═════ Records for this exercise ═════
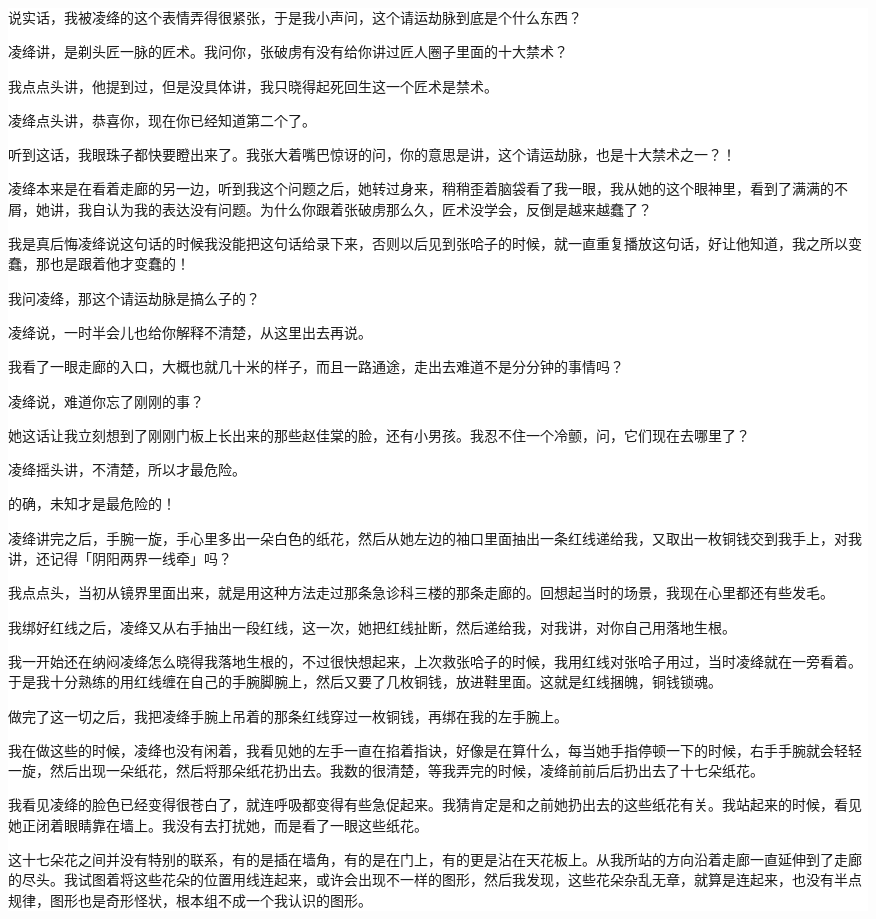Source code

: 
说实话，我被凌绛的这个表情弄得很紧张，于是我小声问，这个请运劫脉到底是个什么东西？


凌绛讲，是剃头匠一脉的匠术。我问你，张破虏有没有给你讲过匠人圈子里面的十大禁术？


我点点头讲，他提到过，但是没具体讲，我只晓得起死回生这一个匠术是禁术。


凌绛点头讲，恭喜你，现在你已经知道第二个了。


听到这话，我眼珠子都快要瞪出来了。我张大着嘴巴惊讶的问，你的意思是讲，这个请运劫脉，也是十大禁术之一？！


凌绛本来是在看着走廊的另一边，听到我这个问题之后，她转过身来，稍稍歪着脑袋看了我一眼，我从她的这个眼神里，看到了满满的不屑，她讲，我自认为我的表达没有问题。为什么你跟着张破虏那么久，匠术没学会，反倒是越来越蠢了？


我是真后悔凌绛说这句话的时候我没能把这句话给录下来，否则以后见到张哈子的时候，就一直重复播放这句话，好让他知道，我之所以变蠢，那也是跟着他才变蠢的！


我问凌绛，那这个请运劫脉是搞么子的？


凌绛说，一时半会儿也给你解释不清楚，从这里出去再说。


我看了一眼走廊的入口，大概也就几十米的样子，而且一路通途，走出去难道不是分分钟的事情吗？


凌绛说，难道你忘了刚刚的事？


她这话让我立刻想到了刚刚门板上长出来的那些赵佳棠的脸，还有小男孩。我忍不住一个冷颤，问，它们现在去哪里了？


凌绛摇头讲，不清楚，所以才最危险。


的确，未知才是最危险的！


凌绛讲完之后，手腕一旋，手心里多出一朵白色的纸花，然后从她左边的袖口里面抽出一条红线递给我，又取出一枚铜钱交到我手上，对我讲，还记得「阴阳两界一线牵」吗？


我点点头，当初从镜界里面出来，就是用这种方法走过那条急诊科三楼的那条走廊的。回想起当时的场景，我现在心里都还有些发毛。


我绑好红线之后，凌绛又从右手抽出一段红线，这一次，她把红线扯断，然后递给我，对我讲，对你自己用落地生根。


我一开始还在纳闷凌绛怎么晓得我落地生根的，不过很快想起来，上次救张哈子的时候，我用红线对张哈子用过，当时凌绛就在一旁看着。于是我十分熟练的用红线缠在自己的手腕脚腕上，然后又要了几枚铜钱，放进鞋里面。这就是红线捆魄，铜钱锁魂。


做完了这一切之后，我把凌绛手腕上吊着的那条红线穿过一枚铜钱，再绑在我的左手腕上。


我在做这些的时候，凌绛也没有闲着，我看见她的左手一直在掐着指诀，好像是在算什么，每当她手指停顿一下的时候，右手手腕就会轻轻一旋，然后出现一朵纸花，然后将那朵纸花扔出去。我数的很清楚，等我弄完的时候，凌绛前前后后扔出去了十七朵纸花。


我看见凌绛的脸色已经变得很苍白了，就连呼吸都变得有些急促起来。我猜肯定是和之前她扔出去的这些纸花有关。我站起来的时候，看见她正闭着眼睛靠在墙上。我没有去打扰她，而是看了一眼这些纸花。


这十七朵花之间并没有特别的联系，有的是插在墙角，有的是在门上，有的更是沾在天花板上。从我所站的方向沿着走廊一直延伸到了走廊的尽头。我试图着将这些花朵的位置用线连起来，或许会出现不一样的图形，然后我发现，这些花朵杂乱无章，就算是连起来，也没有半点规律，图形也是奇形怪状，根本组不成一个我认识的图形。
═════
- [Exercise goal] Take from the material above the lines running from the one with "凌绛摇头讲，不清楚，所以才最危险。" through the one with "我一开始还在纳闷凌绛怎么晓得", and repeat them exactly, with nothing else.

- [Solution to this problem]
凌绛摇头讲，不清楚，所以才最危险。


的确，未知才是最危险的！


凌绛讲完之后，手腕一旋，手心里多出一朵白色的纸花，然后从她左边的袖口里面抽出一条红线递给我，又取出一枚铜钱交到我手上，对我讲，还记得「阴阳两界一线牵」吗？


我点点头，当初从镜界里面出来，就是用这种方法走过那条急诊科三楼的那条走廊的。回想起当时的场景，我现在心里都还有些发毛。


我绑好红线之后，凌绛又从右手抽出一段红线，这一次，她把红线扯断，然后递给我，对我讲，对你自己用落地生根。


我一开始还在纳闷凌绛怎么晓得我落地生根的，不过很快想起来，上次救张哈子的时候，我用红线对张哈子用过，当时凌绛就在一旁看着。于是我十分熟练的用红线缠在自己的手腕脚腕上，然后又要了几枚铜钱，放进鞋里面。这就是红线捆魄，铜钱锁魂。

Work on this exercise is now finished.